Anyway, after three glasses of Merlot for me, and a couple of beers for him, we made our way home. We got the same bus, as we live fairly close to each other. I must say that by this point, there had been no physical contact – hands on backs, legs, holding hands, kissing, at all. And it hadn’t even occurred to me, which is pretty much all I needed to know about how I felt about him, I think. I got off the bus first, thanked him for a lovely evening, gave him a kiss on the cheek, and made my way home. And as I did, I was thinking
Well, he’s nice, but thank God I can go home now. It probably didn’t help that my shoes were killing me. As much as I appreciated them for giving me the height advantage, they are ludicrous.

He texted me when I got home, to check I’d got back safely, to thank me for a lovely evening, and he also said he’d like to see me again. As I wrenched the Shoes of Death off my feet, I believe I thought
Whatever...let’s cross that bridge when we come to it, and sank gratefully into bed.

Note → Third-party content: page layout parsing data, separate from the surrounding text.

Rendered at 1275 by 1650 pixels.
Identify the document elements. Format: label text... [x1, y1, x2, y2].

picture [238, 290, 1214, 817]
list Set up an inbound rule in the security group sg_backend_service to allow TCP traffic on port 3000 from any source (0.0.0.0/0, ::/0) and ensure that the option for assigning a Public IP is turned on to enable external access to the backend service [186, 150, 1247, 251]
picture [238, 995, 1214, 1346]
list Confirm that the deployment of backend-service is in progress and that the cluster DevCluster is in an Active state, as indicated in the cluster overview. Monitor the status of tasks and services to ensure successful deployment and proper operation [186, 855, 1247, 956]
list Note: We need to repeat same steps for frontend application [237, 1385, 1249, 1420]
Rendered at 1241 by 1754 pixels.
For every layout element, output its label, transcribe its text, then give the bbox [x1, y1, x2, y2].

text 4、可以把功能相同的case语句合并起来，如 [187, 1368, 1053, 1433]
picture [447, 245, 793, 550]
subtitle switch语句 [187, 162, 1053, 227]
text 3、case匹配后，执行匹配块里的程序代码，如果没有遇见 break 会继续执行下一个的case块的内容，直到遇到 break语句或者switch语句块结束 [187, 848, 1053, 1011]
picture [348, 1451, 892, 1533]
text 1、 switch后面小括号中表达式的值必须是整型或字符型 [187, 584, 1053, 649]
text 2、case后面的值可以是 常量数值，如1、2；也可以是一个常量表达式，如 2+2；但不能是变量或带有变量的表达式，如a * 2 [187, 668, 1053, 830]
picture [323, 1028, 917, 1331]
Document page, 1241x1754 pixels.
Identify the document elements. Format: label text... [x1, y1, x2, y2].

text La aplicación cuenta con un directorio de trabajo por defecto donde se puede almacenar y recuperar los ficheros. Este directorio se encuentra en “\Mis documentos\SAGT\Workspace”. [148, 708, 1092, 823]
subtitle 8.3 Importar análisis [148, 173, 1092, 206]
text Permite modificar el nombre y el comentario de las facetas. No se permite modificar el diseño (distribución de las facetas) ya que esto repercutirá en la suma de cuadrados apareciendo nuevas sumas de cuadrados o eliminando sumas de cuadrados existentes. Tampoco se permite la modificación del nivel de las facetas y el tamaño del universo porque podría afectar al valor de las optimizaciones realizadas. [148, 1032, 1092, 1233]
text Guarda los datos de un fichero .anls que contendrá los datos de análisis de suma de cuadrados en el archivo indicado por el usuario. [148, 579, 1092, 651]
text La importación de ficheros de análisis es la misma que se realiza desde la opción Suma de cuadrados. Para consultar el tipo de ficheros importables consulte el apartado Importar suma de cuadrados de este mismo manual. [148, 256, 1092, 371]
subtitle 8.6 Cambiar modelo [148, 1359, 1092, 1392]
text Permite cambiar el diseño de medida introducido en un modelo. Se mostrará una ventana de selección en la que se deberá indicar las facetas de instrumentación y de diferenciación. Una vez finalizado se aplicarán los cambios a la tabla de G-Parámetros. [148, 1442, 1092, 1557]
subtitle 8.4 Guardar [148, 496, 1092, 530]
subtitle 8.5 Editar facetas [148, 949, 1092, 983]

He texted me on Sunday, too, just asking how my day had been, and on Monday night, he texted me again, to ask the same thing, and also if I wanted to meet for dinner next week. Now I’m all for giving people a second chance – no one’s really at their relaxed best on a first date – so I said yes. He replied with something, I can’t remember. Then, about half an hour later, I got this:
To be honest, I wasn’t sure if you were that keen on me or not. X

Really? Must we? It’s two days post-date, it’s late on a Monday night, and he wants to go there? That said, he does have a point. I don’t have a thing against him, and I certainly wouldn’t relegate him to Frog status, and I thought he was nice, but I didn’t feel any sparks – compared to the evening with the Frenchman, where I had to excuse myself to the Ladies, merely for the purpose of sending a text to my friend, H, the precise contents of which were, I believe:
Oh. My. God.

So really, I suppose this would be a convenient opening to nip this one in the bud. But what to say? - I’m terrible with these things. And while men traditionally seem to have no apparent problem with vanishing on me, I meanwhile would prefer to be a little more gentle with people’s feelings. I can’t very well condemn people for ignoring me if I’m going to behave the same way in turn. So with that in mind, I’m trying to think of a kind but gentle way to respond to that text. Although, seeing as he sent it a day and a half ago, I’m thinking the silence may have already spoken volumes for me.
 


PS: I posted this at 11:21 am. At 11:25am, my phone buzzed. It was The Marine. Hi, how's your week going? x

While I'm still loathe to resort to fuckwit behaviour, good God man, take a hint!